The Riga fort and armed merchant ships provided excellent covering fire by engaging enemy gun positions. The fire support was so effective that General Steinau gave them high praise for the Swedish success. An important part of the assault plan miscarried. The pre-constructed bridge, built in sections, to span the 2,000-foot-wide river could not be launched in a timely manner since a strong northwesterly wind prevented its deployment. The failure of the bridge prevented the use of most of the Swedish cavalry.

The crossing of the infantry and small units of cavalry was meantime a complete success. About 6,000 Swedes were eventually in the bridgehead. Karl XII went across in the first wave despite the protests of his aides and advisers. There was some hard fighting as the Saxons tried to drive the Swedes back. However, after a battle that lasted several hours the Saxons decided to withdraw. Due to the absence of most of their cavalry, however, the objective of forcing a decisive battle on the Saxons through pursuit could not be carried out. Although the Swedes improvised in getting their cavalry across after the bridge failure, it took such a long time that it was too late to launch a pursuit.

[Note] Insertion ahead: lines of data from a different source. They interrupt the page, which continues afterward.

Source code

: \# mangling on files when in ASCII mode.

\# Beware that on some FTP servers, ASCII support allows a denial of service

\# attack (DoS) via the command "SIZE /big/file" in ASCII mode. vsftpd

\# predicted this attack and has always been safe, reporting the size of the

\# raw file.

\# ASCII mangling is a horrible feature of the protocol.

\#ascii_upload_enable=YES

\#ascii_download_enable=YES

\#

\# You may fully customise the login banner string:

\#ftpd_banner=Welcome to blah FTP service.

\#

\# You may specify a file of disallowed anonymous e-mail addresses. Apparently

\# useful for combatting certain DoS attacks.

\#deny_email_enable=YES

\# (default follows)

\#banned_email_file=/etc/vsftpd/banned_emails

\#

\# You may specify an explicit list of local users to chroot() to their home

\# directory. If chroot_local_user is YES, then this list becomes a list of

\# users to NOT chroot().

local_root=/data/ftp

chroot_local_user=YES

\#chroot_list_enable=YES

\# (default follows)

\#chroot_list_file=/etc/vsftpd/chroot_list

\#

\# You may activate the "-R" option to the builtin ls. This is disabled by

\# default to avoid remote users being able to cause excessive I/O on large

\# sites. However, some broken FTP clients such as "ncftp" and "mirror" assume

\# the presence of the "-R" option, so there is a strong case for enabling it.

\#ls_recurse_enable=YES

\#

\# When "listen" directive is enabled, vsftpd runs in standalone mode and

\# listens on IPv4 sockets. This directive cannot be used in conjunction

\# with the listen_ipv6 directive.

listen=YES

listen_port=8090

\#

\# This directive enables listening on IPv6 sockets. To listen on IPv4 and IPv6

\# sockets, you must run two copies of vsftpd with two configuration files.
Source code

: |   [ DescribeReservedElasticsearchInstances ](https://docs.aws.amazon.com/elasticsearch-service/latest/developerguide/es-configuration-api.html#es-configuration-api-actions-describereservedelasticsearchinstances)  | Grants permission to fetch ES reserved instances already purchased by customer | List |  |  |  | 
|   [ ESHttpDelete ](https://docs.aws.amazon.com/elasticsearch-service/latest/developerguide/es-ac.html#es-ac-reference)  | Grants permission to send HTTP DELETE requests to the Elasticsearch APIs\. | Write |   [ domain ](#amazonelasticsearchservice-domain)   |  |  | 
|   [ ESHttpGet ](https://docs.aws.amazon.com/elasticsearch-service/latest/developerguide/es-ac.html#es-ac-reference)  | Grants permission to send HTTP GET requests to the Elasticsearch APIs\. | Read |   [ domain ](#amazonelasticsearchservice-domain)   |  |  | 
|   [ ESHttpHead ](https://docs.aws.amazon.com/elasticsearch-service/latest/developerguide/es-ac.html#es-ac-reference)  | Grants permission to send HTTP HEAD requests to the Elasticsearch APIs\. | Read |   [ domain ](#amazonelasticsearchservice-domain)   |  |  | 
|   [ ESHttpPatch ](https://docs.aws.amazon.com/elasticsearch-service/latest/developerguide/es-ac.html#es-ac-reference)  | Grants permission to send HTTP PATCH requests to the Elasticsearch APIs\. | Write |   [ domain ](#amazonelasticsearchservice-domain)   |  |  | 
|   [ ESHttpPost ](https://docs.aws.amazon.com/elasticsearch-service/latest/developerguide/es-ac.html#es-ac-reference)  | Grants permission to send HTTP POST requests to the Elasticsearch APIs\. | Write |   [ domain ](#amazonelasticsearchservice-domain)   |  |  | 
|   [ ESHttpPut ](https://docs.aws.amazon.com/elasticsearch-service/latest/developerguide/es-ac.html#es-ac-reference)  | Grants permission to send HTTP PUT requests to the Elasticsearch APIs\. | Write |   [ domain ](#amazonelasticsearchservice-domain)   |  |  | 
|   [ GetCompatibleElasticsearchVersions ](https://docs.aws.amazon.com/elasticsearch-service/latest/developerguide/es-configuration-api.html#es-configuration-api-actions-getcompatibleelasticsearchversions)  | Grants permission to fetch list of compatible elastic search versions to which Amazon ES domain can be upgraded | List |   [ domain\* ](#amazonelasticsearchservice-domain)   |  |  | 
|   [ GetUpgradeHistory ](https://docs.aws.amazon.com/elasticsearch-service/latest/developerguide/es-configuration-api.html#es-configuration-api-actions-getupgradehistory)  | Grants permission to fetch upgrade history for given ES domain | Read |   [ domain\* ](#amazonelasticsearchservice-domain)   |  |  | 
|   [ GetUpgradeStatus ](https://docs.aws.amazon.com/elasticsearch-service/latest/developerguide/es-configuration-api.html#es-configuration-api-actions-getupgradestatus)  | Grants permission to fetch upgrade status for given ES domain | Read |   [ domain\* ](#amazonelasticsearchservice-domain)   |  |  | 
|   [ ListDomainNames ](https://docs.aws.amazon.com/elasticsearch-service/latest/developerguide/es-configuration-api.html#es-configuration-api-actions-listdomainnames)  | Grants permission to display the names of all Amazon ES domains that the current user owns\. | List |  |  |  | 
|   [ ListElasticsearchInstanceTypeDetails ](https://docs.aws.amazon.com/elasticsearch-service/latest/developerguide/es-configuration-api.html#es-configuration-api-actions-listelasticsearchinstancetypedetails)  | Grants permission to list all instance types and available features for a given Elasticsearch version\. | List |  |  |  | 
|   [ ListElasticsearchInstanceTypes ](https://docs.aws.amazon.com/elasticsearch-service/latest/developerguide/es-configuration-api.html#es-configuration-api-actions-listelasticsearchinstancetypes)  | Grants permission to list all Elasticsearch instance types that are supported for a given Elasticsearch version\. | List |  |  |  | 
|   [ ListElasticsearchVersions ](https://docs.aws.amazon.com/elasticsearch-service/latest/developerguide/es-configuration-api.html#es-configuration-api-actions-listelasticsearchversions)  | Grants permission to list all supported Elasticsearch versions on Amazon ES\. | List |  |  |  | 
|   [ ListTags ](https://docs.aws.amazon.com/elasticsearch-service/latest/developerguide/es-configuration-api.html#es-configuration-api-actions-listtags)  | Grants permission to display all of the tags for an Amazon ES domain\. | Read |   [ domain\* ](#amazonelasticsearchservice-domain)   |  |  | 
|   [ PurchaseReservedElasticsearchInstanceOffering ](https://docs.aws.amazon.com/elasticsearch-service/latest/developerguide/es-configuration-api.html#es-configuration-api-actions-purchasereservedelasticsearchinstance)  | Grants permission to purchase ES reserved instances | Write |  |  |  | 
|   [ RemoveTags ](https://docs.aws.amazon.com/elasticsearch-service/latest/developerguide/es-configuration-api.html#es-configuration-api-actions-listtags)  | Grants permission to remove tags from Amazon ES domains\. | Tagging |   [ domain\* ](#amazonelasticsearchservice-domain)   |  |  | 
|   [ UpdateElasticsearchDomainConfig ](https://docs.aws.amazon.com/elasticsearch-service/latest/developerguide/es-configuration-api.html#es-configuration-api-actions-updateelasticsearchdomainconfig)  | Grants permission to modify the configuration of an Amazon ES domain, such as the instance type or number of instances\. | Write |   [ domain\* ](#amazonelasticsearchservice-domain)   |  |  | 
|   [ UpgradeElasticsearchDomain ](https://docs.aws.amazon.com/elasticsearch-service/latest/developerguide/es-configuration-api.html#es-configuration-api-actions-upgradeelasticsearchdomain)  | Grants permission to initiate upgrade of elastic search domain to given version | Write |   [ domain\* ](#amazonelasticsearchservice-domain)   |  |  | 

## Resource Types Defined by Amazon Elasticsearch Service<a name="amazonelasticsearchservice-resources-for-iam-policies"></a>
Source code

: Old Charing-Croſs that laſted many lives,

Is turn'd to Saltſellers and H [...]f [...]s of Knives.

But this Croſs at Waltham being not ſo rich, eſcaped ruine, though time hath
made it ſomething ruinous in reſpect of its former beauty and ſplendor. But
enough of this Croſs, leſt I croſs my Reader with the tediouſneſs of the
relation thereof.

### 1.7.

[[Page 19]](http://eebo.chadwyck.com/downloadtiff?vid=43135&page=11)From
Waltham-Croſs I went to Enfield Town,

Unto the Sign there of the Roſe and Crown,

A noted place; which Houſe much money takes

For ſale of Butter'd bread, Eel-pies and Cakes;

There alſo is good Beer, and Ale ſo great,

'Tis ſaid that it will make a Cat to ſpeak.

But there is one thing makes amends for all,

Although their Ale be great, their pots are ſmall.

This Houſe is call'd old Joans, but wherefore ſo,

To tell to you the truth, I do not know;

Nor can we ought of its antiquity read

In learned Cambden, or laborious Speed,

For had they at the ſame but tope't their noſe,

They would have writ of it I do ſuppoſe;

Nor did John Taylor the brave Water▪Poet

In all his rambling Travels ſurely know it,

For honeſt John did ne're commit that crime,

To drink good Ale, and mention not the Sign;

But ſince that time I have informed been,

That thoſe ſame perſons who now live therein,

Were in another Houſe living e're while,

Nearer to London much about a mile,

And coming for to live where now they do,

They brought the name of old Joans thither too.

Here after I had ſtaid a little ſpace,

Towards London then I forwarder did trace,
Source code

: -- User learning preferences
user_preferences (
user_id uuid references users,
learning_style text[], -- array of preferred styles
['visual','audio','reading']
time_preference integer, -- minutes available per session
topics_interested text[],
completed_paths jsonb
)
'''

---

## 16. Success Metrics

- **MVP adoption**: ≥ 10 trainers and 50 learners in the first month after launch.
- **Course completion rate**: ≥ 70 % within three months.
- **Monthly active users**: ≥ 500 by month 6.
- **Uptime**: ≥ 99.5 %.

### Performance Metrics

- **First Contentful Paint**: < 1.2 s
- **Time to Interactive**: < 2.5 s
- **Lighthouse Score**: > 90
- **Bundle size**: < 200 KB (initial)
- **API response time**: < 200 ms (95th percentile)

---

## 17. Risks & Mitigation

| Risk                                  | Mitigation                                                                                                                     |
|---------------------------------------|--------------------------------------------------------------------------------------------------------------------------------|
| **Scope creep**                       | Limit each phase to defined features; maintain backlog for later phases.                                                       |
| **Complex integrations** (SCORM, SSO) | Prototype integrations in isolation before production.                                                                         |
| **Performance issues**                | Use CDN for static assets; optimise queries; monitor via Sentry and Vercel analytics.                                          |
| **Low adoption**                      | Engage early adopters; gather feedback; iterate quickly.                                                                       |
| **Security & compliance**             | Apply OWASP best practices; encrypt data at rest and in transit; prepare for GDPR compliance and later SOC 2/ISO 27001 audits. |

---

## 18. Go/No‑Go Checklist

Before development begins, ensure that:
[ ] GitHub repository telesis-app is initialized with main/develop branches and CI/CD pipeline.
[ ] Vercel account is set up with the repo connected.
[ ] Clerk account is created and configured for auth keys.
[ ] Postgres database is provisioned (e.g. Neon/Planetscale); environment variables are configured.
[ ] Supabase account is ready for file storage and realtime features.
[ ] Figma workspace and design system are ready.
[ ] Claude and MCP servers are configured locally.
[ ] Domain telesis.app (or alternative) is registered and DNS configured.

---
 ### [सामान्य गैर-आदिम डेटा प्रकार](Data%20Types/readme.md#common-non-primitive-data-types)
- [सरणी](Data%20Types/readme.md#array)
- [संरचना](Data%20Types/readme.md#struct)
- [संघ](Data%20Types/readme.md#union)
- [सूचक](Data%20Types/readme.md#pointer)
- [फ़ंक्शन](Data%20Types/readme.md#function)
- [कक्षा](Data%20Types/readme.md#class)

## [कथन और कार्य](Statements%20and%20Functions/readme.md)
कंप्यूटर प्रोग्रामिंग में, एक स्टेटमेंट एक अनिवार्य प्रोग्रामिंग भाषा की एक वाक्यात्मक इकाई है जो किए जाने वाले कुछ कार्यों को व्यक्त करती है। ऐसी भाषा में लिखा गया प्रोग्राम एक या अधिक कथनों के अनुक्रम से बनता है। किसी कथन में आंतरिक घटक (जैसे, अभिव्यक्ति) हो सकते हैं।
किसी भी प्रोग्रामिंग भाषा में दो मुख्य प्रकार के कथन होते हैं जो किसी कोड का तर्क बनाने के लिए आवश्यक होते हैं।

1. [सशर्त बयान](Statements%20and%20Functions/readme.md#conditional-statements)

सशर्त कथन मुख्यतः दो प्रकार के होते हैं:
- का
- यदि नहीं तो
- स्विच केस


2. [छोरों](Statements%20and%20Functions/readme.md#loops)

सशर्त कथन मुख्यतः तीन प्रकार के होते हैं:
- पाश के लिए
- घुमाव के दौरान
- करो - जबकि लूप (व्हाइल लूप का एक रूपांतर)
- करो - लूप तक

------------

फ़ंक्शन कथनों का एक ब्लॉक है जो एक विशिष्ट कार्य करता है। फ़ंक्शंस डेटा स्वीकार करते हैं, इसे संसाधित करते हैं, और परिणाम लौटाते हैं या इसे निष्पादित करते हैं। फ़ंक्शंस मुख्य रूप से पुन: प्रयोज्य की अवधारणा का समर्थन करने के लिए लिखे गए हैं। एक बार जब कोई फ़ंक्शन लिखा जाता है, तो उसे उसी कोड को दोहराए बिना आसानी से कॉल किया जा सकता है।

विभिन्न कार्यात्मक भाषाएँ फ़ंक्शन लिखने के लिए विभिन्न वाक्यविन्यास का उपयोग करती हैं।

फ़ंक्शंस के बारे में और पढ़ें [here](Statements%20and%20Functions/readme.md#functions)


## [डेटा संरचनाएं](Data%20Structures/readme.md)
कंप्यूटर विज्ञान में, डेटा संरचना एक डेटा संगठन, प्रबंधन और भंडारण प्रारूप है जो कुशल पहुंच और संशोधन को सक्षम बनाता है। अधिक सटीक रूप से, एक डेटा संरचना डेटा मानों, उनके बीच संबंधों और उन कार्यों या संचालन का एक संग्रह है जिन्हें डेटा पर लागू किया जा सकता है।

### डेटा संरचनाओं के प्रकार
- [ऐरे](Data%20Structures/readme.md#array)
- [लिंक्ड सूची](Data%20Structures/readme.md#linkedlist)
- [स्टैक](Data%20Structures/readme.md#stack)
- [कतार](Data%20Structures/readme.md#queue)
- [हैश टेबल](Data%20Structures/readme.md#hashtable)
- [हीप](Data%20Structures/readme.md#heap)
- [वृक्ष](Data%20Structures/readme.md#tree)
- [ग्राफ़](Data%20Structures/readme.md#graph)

The Swedish infantry showed great discipline under heavy fire. They carried the fight to the enemy in such a determined manner that the experienced Saxon troops were astonished. This was particularly true at the beginning of the battle when the Swedes were heavily outnumbered as they tried to establish a beachhead.

The Swedish victory in crossing the Dvina made an even greater impression in Europe than the victory at Narva because the Saxon army was viewed as more experienced and had a high reputation. The conduct of the Russian auxiliary troops was a disappointment for the Saxons. The four Russian regiments that General Steinau had placed in reserve panicked and fled before taking part in the battle. The losses in the battle were relatively light. The Swedes lost 500 in dead and wounded; the Saxons lost 800 dead and wounded plus 700 captured.

The failure to get the cavalry across the river in a timely manner robbed the Swedes of the decisive victory they had hoped for. Consequently, they were forced to change their campaign plan for the year.